Lyme disease is caused by the bacteria, Borrelia burgdorferi, and is transmitted to humans through a bite of an infected blacklegged tick (deer tick). Ticks are normally found in wooded areas and in high grassy areas. In most cases, humans are infected by a small immature tick known as a "nymph". The tick needs to be attached for 36 to 48 hours in order to transmit Lyme disease to another animal. Oftentimes these attached ticks are not noticed, as they are often found in areas of the body like the armpit, groin or scalp.
Symptoms typically can include a fever, headache, fatigue, and a "bull's-eye"- like rash on the skin where the person was bitten. If left untreated over a long time, the infection can sometimes spread to the joints, nervous and cardiac systems. If you notice a rash and are experiencing the above symptoms, you should contact your doctor immediately. Most cases of Lyme disease can be treated successfully with a course of antibiotics. Bloodwork may also be ordered by your doctor.
WHAT CAN I DO TO PROTECT MYSELF? Avoid tick-infested areas, particularly during the summer months. Use an insect repellent! You can also use permethrin on camping gear and tents.Also, check your body for ticks daily if you have been in a high-risk area. If you find one, remove it carefully. It is important to avoid crushing the body. Grasp the tick as close to your body as possible and firmly pull in an upward direction.
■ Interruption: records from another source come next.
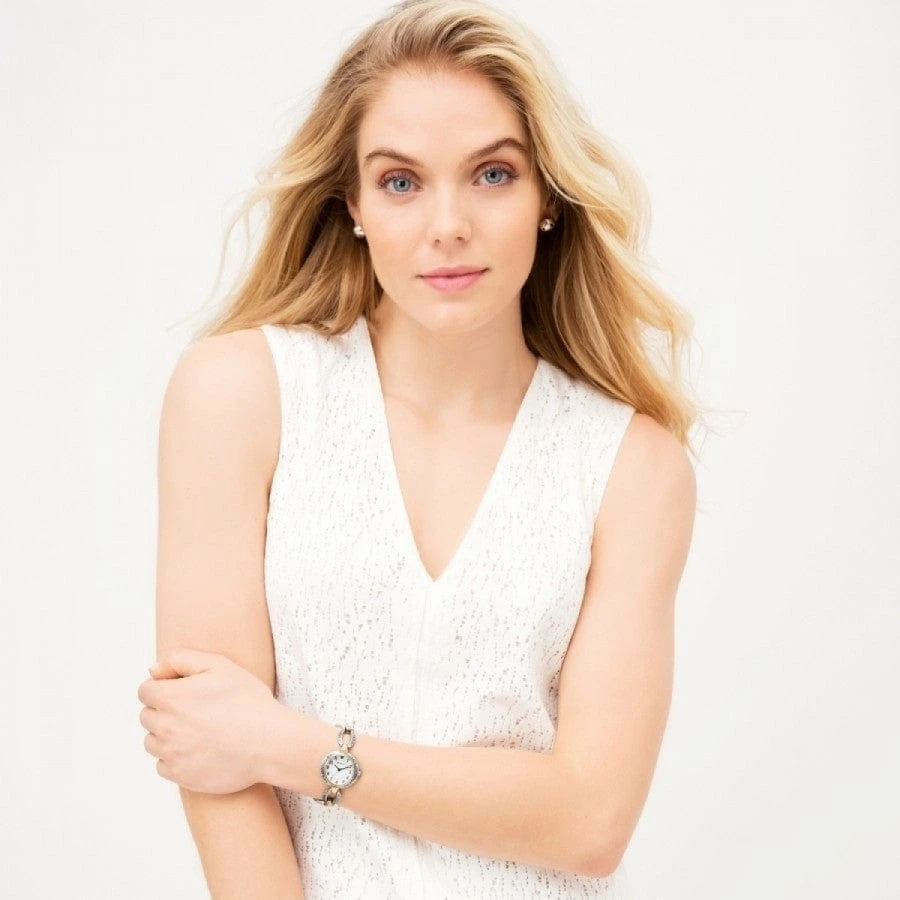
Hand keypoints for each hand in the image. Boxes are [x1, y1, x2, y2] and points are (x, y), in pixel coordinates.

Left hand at [137, 648, 281, 793]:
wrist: (269, 743)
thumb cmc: (248, 702)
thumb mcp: (220, 666)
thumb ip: (181, 660)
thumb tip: (153, 670)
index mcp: (171, 698)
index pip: (145, 691)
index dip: (163, 687)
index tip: (183, 691)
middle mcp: (165, 727)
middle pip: (147, 716)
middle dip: (164, 710)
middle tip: (195, 710)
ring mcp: (171, 754)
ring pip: (153, 742)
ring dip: (167, 735)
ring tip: (198, 731)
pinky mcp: (181, 776)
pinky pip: (163, 765)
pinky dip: (175, 758)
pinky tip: (199, 749)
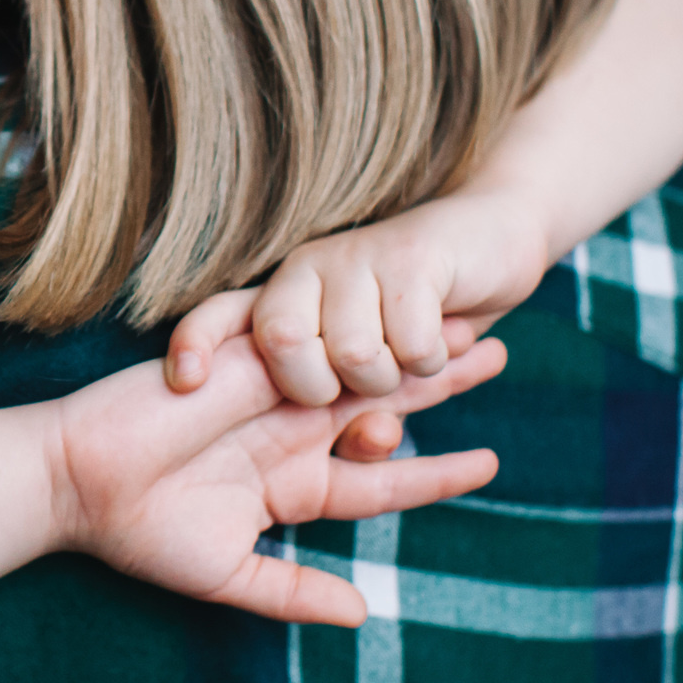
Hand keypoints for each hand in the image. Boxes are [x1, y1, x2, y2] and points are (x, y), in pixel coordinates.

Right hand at [42, 339, 504, 626]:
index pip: (380, 476)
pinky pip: (308, 335)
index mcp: (293, 485)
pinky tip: (393, 302)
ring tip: (466, 316)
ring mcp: (268, 391)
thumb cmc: (139, 532)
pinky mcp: (240, 357)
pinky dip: (350, 322)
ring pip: (356, 361)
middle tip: (498, 351)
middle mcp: (290, 433)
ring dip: (409, 340)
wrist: (74, 480)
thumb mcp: (227, 574)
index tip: (489, 462)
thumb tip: (364, 615)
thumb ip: (293, 592)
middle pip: (382, 402)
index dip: (434, 471)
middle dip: (439, 380)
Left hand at [163, 190, 547, 405]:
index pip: (216, 314)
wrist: (497, 236)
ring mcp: (356, 259)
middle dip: (322, 389)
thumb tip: (353, 446)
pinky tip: (446, 332)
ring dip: (394, 377)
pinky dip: (434, 357)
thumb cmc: (421, 315)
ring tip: (411, 356)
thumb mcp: (366, 357)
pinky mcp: (411, 258)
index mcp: (283, 293)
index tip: (186, 383)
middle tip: (361, 381)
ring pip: (356, 358)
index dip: (194, 345)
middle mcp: (307, 270)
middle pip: (282, 345)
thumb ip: (341, 398)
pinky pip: (413, 345)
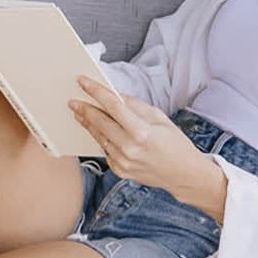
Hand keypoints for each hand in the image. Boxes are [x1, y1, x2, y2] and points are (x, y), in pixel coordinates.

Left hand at [69, 71, 228, 217]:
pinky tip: (98, 131)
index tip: (83, 82)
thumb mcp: (160, 118)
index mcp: (142, 131)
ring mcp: (123, 162)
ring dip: (89, 124)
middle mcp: (129, 148)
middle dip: (85, 109)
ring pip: (99, 138)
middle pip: (100, 122)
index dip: (95, 91)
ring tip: (79, 113)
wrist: (183, 175)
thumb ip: (136, 106)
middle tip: (73, 101)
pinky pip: (105, 151)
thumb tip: (116, 96)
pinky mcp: (120, 171)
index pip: (112, 106)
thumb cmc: (175, 144)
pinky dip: (101, 139)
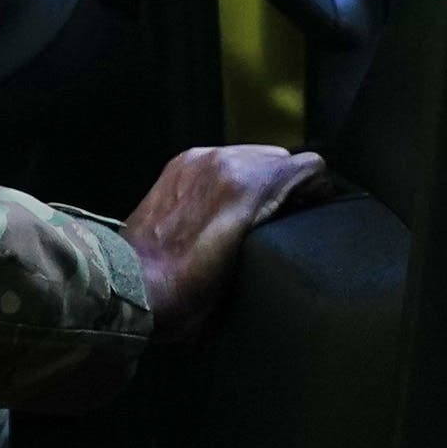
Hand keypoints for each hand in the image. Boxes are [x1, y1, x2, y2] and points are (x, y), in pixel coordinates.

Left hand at [123, 145, 334, 343]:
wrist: (128, 286)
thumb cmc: (186, 291)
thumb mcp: (250, 270)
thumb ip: (279, 231)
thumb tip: (293, 223)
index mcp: (245, 185)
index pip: (309, 168)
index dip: (318, 191)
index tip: (314, 212)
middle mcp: (222, 163)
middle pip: (280, 159)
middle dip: (287, 184)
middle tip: (284, 216)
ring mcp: (196, 161)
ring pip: (250, 155)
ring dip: (257, 179)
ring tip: (253, 213)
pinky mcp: (178, 166)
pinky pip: (221, 160)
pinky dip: (229, 178)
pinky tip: (224, 207)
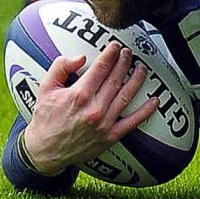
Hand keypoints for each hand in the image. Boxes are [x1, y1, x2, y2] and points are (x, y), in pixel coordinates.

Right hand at [23, 42, 158, 174]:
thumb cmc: (46, 119)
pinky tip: (155, 100)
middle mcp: (94, 108)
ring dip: (138, 79)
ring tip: (142, 68)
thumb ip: (61, 68)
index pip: (101, 67)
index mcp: (79, 95)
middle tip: (129, 52)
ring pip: (127, 95)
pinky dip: (146, 111)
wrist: (44, 152)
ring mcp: (104, 123)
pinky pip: (133, 122)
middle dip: (125, 61)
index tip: (116, 46)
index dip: (111, 53)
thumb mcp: (45, 89)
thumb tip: (82, 57)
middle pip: (117, 78)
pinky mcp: (110, 136)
Then, be sure to clean the area with antiseptic. Never use remedies like hot matches, nail polish, or Vaseline to attempt to make the tick pull away from your skin. The sooner you remove the tick, the better your chances are of not getting Lyme disease. Shower or take a bath once you come in from the outside. Ticks often crawl or climb to areas of our body using our clothing. Be sure to wash and dry your clothing on a high-heat temperature.
HOW IS LYME DISEASE TREATED? There are several antibiotics that can be taken by mouth, or in more severe cases, through an intravenous line. Most people respond well to treatment. There are, however, some people who experience reoccurring symptoms. These cases may require additional courses of antibiotics.
I AM PREGNANT AND WORRIED ABOUT LYME DISEASE. WHAT SHOULD I DO? If you are feeling any of the symptoms listed above, contact your obstetrician immediately. No life-threatening effects have been found in cases where the mother received appropriate treatment. Your obstetrician will use antibiotics that are non-harmful to your baby. If breastfeeding, you can continue as there have been no reports of Lyme disease being transmitted through breast milk.
IS THERE A VACCINE FOR LYME DISEASE? While there was one in the past, currently there is not a vaccine available.
HOW DO I PROTECT MY PETS? Talk with your Veterinarian about tick control products that you can use on your pets to protect them from becoming infected with Lyme disease.